Date Available


Year of Publication


Degree Name

Doctor of Nursing Practice

Committee Chair

Dr. Julianne Ossege

Clinical Mentor

Dr. Angela Grubbs

Committee Member

Dr. Elizabeth Tovar



Background: Unintended pregnancies account for over half of all pregnancies in the United States. Unintended pregnancies can lead to abortion, socioeconomic difficulties, medical complications, psychological issues, and political issues. Unintended pregnancies are potentially harmful to both the mother and the baby. Healthy People 2030 listed reducing the number of unintended pregnancies as one of their family planning objectives.
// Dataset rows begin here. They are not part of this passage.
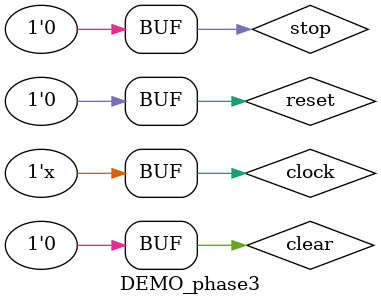
<source format=v>
`timescale 1ns/10ps

module DEMO_phase3();

reg clock, initmem;
reg [31:0] in;
reg clear, reset, stop;
reg start;

DataPath dp(.clock(clock), .IPortInput(in), .initMem(initmem), .reset(reset), .stop(stop));

initial begin 
	clock = 0; start = 0; 
	clear = 0;
	reset = 0;
	stop = 0;
end

always #10 clock = ~clock;



always @ (negedge clock) begin
	if(start == 0)begin
		start = 1;
		initmem = 1;
	end else initmem = 0;
end





endmodule 
</source>
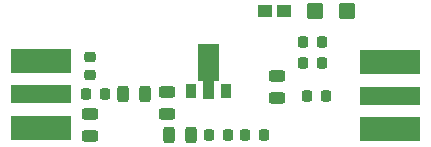
<source format=gbr>
%TF.GenerationSoftware,KiCad,Pcbnew,(5.99.0-7233-g6a28d6af27)*%
%TF.CreationDate,2021-08-16T18:37:05+02:00*%
%TF.ProjectId,lna,6c6e612e-6b69-4636-9164-5f7063625858,rev?*%
%TF.SameCoordinates,Original*%
%TF.FileFunction,Paste,Top*%
%TF.FilePolarity,Positive*%
%FSLAX46Y46*%
G04 Gerber Fmt 4.6, Leading zero omitted, Abs format (unit mm)*
G04 Created by KiCad (PCBNEW (5.99.0-7233-g6a28d6af27)) date 2021-08-16 18:37:05*
%MOMM*%
%LPD*%
G01*
G04 APERTURE LIST*
G04 Aperture macros list*
%AMRoundRect*
0 Rectangle with rounded corners*
0 $1 Rounding radius*
0 $2 $3 $4 $5 $6 $7 $8 $9 X,Y pos of 4 corners*
0 Add a 4 corners polygon primitive as box body*
4,1,4,$2,$3,$4,$5,$6,$7,$8,$9,$2,$3,0*
0 Add four circle primitives for the rounded corners*
1,1,$1+$1,$2,$3,0*
1,1,$1+$1,$4,$5,0*
1,1,$1+$1,$6,$7,0*
1,1,$1+$1,$8,$9,0*
0 Add four rect primitives between the rounded corners*
20,1,$1+$1,$2,$3,$4,$5,0*
20,1,$1+$1,$4,$5,$6,$7,0*
20,1,$1+$1,$6,$7,$8,$9,0*
20,1,$1+$1,$8,$9,$2,$3,0*%
G04 Aperture macros list end*
%ADD10R,5.140000X2.000000*%
%ADD11R,5.140000X1.999996*%
%ADD12R,5.080000X1.500000*%
%ADD13RoundRect,0.218750X0.256250X-0.218750X0.256250X0.218750X-0.256250X0.218750X-0.256250X-0.218750X0*%
%ADD14RoundRect,0.250000X-0.450000X-0.425000X0.450000X-0.425000X0.450000X0.425000X-0.450000X0.425000X0*%
%ADD15R,0.900000X1.300000*%
%ADD16RoundRect,0.243750X0.243750X0.456250X-0.243750X0.456250X-0.243750X-0.456250X0.243750X-0.456250X0*%
%ADD17RoundRect,0.218750X-0.218750X-0.256250X0.218750X-0.256250X0.218750X0.256250X-0.218750X0.256250X0*%
%ADD18RoundRect,0.243750X-0.243750X-0.456250X0.243750X-0.456250X0.243750X0.456250X-0.243750X0.456250X0*%
%ADD19R,1.306056X1.058220*%
%ADD20RoundRect,0.218750X0.218750X0.256250X-0.218750X0.256250X-0.218750X-0.256250X0.218750X-0.256250X0*%
%ADD21RoundRect,0.243750X-0.456250X0.243750X-0.456250X-0.243750X0.456250X-0.243750X0.456250X0.243750X0*%
%ADD22RoundRect,0.243750X0.456250X-0.243750X0.456250X0.243750X-0.456250X0.243750X-0.456250X-0.243750X0*%
G04 APERTURE END LIST*
D10*
%TO.C,J1*%
X130200000Y-92000000D03*
D11*
X130200000Y-97700001D03*
D12*
X130200000Y-94800000D03*
%TD*%
D10*
%TO.C,J3*%
X159800000Y-97800000D03*
D11*
X159800000Y-92099999D03*
D12*
X159800000Y-95000000D03*
%TD*%
D13*
%TO.C,C1*%
X134350000Y-93237500D03*
X134350000Y-91662500D03*
%TD*%
D14*
%TO.C,C6*%
X153450000Y-87800000D03*
X156150000Y-87800000D03*
%TD*%
D15*
%TO.C,U1*%
X142900000Y-94550000D03*
G36*
X145266500Y-90600000D02*
G01*
X145266500Y-93725000D01*
X144850000Y-93725000D01*
X144849999Y-95200000D01*
X143950000Y-95200000D01*
X143950001Y-93725000D01*
X143533500Y-93725000D01*
X143533501Y-90600000D01*
X145266500Y-90600000D01*
G37*
X145900000Y-94550000D03*
%TD*%
D16*
%TO.C,L2*%
X139075000Y-94850000D03*
X137200000Y-94850000D03*
%TD*%
D17*
%TO.C,C2*%
X134062500Y-94850000D03*
X135637500Y-94850000D03*
%TD*%
%TO.C,C7*%
X152750000Y-95000000D03*
X154325000Y-95000000D03*
%TD*%
%TO.C,R1*%
X144462500Y-98300000D03*
X146037500Y-98300000D03*
%TD*%
D18*
%TO.C,L4*%
X141062500Y-98300000D03*
X142937500Y-98300000D03*
%TD*%
D19*
%TO.C,FB1*%
X149223918Y-87800000D03*
X150776082Y-87800000D03*
%TD*%
D20*
%TO.C,C4*%
X153987500Y-92200000D03*
X152412500Y-92200000D03*
%TD*%
D21*
%TO.C,L3*%
X140900000Y-94650000D03*
X140900000Y-96525000D03*
%TD*%
D22*
%TO.C,L5*%
X150250000Y-95187500D03*
X150250000Y-93312500D03*
%TD*%
D17*
%TO.C,C3*%
X147512500Y-98300000D03*
X149087500Y-98300000D03*
%TD*%
D21*
%TO.C,L1*%
X134350000Y-96512500D03*
X134350000Y-98387500D03*
%TD*%
D17*
%TO.C,C5*%
X152412500Y-90400000D03*
X153987500Y-90400000D03*
%TD*%
M02*

</source>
Purpose: The purpose of this DNP project was to evaluate providers’ knowledge, attitudes, and intentions toward assessing pregnancy desires in women of childbearing age. Methods: The study was a one-group pre/post intervention design. The data was gathered via a convivence sample through the Kentucky Association of Nurse Practitioners and Midwives listserv. The evaluation occurred through a survey before and after a two-and-a-half-minute educational module on The One Key Question initiative

Results: There were statistically significant changes in participants’ (N=69) attitudes about unplanned pregnancy after the educational module. There was also significant change in participants’ attitude on providing preconception care after the educational module. There was significant change after the online educational module in participants intention to provide preconception care. The knowledge of the One Key Question screening tool also increased from nine participants knowing what the OKQ was to sixty participants.

Discussion: The training module was highly effective in increasing providers’ knowledge of the One Key Question and provides an opportunity for advancing in primary care screening of preconception care. This can ultimately decrease the number of unintended pregnancies.